> _Data extracts_:
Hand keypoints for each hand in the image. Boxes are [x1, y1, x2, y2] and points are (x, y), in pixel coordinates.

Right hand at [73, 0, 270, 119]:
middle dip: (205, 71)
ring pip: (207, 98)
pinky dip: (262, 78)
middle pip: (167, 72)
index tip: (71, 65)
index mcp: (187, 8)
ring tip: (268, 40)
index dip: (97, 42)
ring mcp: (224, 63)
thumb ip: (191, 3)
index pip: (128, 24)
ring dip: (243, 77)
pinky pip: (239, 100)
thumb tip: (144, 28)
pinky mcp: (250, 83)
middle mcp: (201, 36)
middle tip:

> _Activity_: Each line above that contains "index" must be copied out.

> _Completed task_:
index tip: (71, 65)
index mcp: (187, 8)
index dip: (97, 42)
index pip: (128, 24)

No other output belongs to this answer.